On Wed, Apr 19, 2006 at 10:21:30AM -0700, Andrew Sackville-West wrote:
> On Wed, Apr 19, 2006 at 01:38:31AM -0400, Steve C. Lamb wrote:
> > On Tue, Apr 18, 2006 at 02:04:34PM -0700, Andrew Sackville-West wrote:
> > > I think the consensus was that some MUA's show it and some don't but
> > > that mostly it was caused by pgp signing. That is a pgp-signed message
> > > may or may not show it depending on the MUA used. However, if you look
> > > at the message source, you will see it there regardless of what is
> > > shown in the normal view. 
> > 
> >     Actually, more precisely, it isn't PGP signing it is MIME encapsulation of
> > a multi-part message.  It just so happens that on this list the most often
> > seen multi-part message is PGP signatures.  However one could PGP sign their
> > message in-line (AKA, the old way) and I believe the appended text would show
> > up.  By the same token one could post to this list a multi-part HTML message
> > with no PGP signature and the appended text would not show up.
> > 
> 
> you are right. my mistake.
> 
> It still seems to me that the solution is to have the list system
> append a fully formed attachement instead of a plain text
> footer. Maybe that is more complicated than I think it is.

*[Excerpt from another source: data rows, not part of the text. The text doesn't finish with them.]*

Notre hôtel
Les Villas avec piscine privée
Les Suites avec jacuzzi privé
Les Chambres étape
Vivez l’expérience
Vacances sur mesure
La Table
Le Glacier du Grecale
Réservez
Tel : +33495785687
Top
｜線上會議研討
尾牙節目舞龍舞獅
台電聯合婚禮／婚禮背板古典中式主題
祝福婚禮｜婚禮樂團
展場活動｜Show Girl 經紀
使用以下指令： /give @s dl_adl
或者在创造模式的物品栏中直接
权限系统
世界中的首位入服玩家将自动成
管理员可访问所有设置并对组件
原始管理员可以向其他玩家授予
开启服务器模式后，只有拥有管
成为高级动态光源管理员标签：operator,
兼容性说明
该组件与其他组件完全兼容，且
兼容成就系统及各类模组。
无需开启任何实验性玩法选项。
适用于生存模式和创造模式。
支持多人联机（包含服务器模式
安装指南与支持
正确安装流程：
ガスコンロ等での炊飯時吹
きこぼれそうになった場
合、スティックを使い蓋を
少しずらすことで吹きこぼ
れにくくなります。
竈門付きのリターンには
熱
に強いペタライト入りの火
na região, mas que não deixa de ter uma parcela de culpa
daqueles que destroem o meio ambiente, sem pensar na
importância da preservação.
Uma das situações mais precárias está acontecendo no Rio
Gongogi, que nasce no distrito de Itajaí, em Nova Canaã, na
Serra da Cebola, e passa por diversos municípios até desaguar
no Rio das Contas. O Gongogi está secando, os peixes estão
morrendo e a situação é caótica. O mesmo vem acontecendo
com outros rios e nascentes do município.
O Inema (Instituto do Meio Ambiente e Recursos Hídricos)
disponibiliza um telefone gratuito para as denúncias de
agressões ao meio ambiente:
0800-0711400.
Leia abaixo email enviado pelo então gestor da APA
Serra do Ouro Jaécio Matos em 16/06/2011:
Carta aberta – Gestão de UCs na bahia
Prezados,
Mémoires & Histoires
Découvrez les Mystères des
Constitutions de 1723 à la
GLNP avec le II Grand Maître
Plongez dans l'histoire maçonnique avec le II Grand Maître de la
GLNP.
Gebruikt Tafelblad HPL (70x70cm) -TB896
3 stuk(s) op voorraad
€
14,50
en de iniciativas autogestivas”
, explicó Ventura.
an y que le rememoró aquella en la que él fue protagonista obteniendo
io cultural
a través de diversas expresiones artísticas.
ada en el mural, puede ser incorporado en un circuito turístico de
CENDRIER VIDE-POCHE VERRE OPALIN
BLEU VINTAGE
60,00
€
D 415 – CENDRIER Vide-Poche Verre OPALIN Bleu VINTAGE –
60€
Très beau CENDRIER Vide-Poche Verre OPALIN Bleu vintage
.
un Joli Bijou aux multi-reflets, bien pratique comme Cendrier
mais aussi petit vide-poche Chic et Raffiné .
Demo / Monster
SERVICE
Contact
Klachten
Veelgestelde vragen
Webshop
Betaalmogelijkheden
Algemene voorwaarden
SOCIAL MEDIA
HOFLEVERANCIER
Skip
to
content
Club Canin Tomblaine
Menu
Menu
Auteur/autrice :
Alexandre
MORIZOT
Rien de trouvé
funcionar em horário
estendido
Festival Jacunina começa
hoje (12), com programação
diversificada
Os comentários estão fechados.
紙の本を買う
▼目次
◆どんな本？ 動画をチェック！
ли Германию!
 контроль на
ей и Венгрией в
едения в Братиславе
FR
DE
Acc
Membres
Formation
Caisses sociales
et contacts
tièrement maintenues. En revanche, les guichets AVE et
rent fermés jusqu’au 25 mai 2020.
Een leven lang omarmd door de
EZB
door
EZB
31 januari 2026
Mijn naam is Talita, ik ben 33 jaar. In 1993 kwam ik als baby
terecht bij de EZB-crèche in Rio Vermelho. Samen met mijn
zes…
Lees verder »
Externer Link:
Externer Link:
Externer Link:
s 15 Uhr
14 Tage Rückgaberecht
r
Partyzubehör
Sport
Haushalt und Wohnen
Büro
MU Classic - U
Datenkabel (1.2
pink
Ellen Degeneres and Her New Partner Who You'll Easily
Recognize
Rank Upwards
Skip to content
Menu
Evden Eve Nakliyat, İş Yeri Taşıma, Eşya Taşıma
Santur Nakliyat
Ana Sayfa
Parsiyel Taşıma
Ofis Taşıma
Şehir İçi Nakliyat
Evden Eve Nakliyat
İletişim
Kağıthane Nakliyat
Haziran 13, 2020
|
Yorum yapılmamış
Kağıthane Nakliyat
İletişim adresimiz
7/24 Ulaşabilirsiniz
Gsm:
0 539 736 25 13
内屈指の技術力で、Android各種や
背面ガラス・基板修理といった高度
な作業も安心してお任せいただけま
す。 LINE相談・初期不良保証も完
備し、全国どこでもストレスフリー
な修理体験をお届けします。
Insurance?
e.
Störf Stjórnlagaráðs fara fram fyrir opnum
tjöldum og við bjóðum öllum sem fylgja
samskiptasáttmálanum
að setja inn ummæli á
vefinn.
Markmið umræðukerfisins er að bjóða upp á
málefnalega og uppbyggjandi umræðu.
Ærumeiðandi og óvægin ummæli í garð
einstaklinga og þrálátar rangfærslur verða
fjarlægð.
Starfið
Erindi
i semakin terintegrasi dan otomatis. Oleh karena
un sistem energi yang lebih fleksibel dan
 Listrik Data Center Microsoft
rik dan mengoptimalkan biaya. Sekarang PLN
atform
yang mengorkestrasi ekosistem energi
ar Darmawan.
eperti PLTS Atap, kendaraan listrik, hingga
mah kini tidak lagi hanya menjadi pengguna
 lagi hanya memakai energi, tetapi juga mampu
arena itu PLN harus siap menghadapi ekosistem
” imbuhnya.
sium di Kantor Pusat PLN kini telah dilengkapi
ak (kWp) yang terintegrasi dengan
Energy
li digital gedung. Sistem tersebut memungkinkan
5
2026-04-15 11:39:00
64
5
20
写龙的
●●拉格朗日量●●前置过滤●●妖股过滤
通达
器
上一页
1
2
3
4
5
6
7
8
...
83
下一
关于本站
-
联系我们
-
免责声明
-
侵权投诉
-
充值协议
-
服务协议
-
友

I offered a quick & dirty procmail hack under bug #345283, but there's
probably/apparently more involved than I'm aware of.  The SmartList FAQ
(last question) addresses the issue, more or less saying they don't want
to mess with MIME multipart messages, so leave the issue w/o resolution.
SmartList is built around procmail, so the actual procmail scripts on
the debian servers hold the answers to how things are actually done;
I assume only the list managers have access to those details, so there's
not much more I can think of doing to work on a/the solution.

Some considerations might be: how to strip the canned footer from
replies, whether plain text or MIME (I don't know if this is done);
getting the procmail matching recipe right (my hack assumes quotes around
the defining boundary string in the headers, but those are optional
according to rfc2045); what might happen in various messed-up-MIME cases
(I don't think this should be a problem, but what do I know...).  I only
mess with email and procmail on my own little boxes, so don't know the
ins and outs of managing a huge and busy mailing list.  But my guess is
that eventually something will probably be done.